Gordon recalled that Hugh said Judy Garland hated his original lyrics and asked for a re-write. Garland, who was supposed to sing the song to 7-year-old castmate Margaret O’Brien, complained to director Vincente Minelli – who would later become Judy’s husband – “If I sing that song to that sweet little Margaret O’Brien, they’ll think I’m a monster.”
That’s because the lyrics were unbearably sad. In the film, the Smith family plans to move from St. Louis to New York and leave behind their home, friends and significant others. Garland was to sing the song to her little sister, played by O’Brien, as they both cried.
Martin wrote in his autobiography, “Hugh Martin: The Boy Next Door,” that he fought for those lyrics, arguing the song was supposed to be sad.
The original lyrics included the lines:
Have yourself a merry little Christmas,
It may be your last
Next year we may all be living in the past
And:
No good times like the olden days,
Happy golden days of yore
Faithful friends who were near to us,
Will be near to us no more
Garland and Martin were in a standoff. That’s when Tom Drake stepped in, Gordon Martin explained. Drake, who playing Garland’s love interest John Truett in the film, told Hugh to consider the future. According to Hugh’s memoir, Drake said: “Hugh, this is potentially a very great and important song. I feel it in my guts. Now listen to me. Don’t be a stubborn idiot. Write a lyric for that beautiful melody that Judy will sing. You’ll thank me.”

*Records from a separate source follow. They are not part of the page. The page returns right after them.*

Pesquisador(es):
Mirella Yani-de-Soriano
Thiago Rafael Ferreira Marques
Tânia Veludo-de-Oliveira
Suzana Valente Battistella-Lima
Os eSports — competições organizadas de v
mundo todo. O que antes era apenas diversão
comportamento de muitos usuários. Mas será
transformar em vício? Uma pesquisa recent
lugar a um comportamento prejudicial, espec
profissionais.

Birmingham native Hugh Martin, composer of “Have Yourself a Merry Little Christmas,” in an undated photo.Courtesy of Alabama Music Hall of Fame
“He convinced Hugh he was being stubborn,” said Gordon Martin.

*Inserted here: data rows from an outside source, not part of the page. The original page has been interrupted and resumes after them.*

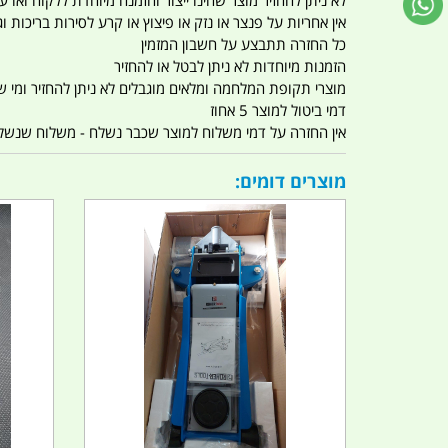
לא ניתן להחזיר מוצר שהינו ייצור והזמנה מיוחדת ללקוח וא
אין אחריות על פנצר או נזק או פיצוץ או קרע לסירות בריכות וג'
כל החזרה תתבצע על חשבון המזמין
הזמנות מיוחדות לא ניתן לבטל או להחזיר
מוצרי תקופת המלחמה ומלאים מוגבלים לא ניתן להחזיר ומי שרו
דמי ביטול למוצר 5 אחוז
אין החזרה על דמי משלוח למוצר שכבר נשלח - משלוח שנשלח ו
מוצרים דומים:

Hugh changed the lyrics to the ones we know today:
Have yourself a merry little Christmas,
Let your heart be light,
From now on our troubles will be out of sight
Have yourself a merry little Christmas,
Make the Yule-tide gay
From now on,
Our troubles will be miles away…
The Martin brothers said the initial sad lyrics were written at the Birmingham cottage that had been designed by Martin’s father, architect Hugh Martin Sr., as a honeymoon cottage for Hugh’s mother, Ellie.
The home, located 1900 14th Avenue South in Five Points South, is where Hugh Jr., Gordon and their sister Ellen were raised. Gordon recalled it as a happy home, filled with music and love, the one to which all the children in the neighborhood would come. It is listed on the Alabama Register of Landmarks and Heritage.
It was their mother’s love of music and theater that fueled Hugh’s dream of becoming a songwriter.
“She was into all the new shows on Broadway and she would go out and buy the sheet music and play it,” Gordon said.
Composer Hugh Martin Jr. was born in Birmingham, Ala.AL.com File Photo
Hugh, also an accomplished pianist, was chosen to play the graduation piece for Phillips High School in Birmingham, Gordon said. He played Gershwin’s “Rhapsody in Blue.”
After college at Birmingham Southern, Hugh would eventually enter a creative partnership with Ralph Blane and the two would write songs together. Blane is credited as co-writer of “Have Yourself a Merry Little Christmas,” but Hugh has said in numerous interviews and in his memoir that he wrote the song himself.
In fact, he’d written the tune for another song but abandoned it when the lyrics didn’t work. Blane, however, encouraged Hugh to try again because he had a “funny feeling about that little tune.” Eighty years later, it’s hard to imagine Christmas without the classic tune.